大切なものを選ぶこと
好きだと伝えた先に
─美紅side─
秋庭さんと別れて、家に恐る恐る帰ると悠太は何事もなかったかのように寝ていた。
この人にとって私はただのお金を稼ぐための道具でしかないのだと思うと、無防備な悠太の寝顔が憎くてしょうがない。
それに比べて…こんなこと思っちゃいけないのはわかっている。
でも、あの低くて甘い、少し掠れた声、穏やかな笑顔、優しい言葉。
あの人の顔と声と言葉を思い出すだけで胸が躍って頬が熱くなる理由に私は気づいている…

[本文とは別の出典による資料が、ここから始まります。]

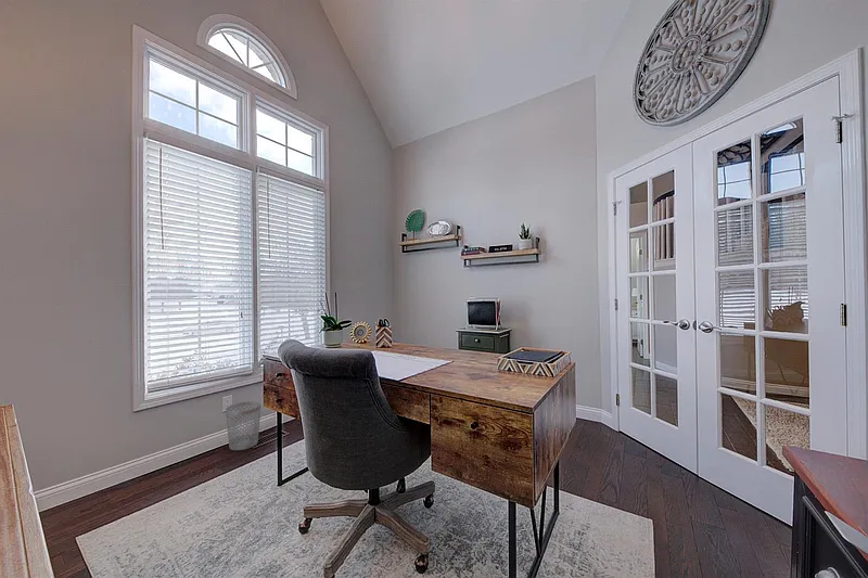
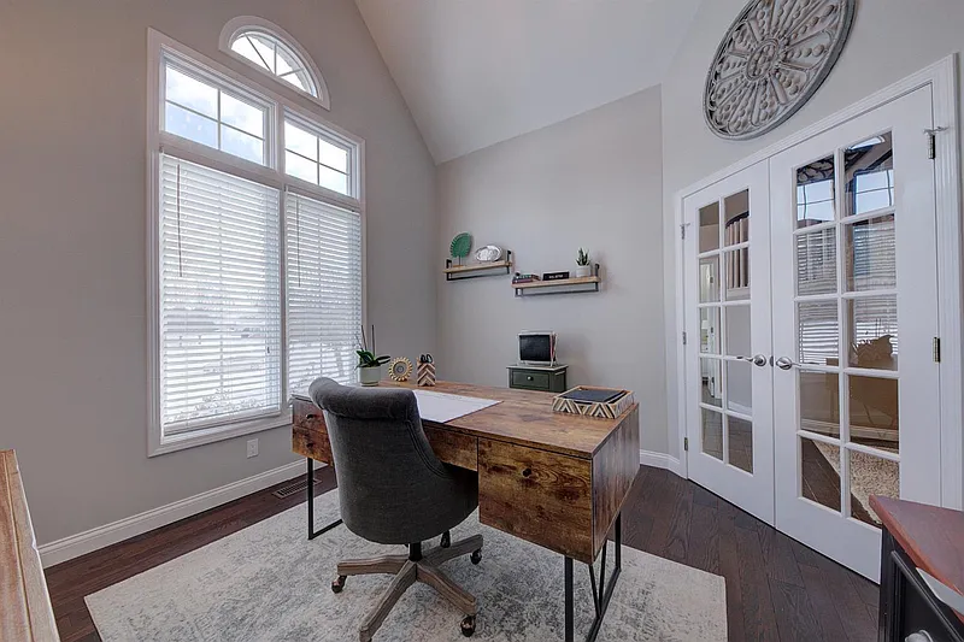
- wastebasket [225,400,263,451]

一目惚れや一瞬に恋に落ちるなんてことが本当にあるのだと身をもって実感してしまった。
「んー、おはよ美紅」
「おはよう」
朝、と言っても昼前だけど…起きて何事もなかったような態度の悠太に当惑する。
あれ…?昨日わたしこの人に浮気されたんだよね…
浮気のことを問いつめていいのか、それとも何も言わないほうがいいのか…
でも、このまま浮気された状態だと本当に私はお金を稼ぐための道具じゃないか。
「昨日の女の人、誰?」
「あ?」
「浮気…してるんだよね?」
「……………」
答えずに視線を彷徨わせた悠太は薄く笑った。
自分は何も悪いことはしていないというように。
そして…ゆったりとした動作のまま私のことを抱きしめた。
「ッッ…」
「俺が愛してるのは美紅だけだよ?
なんで信じてくれねえの?」
何を言ってるんだ…この人は
でも…悠太の目は全く笑ってなかった。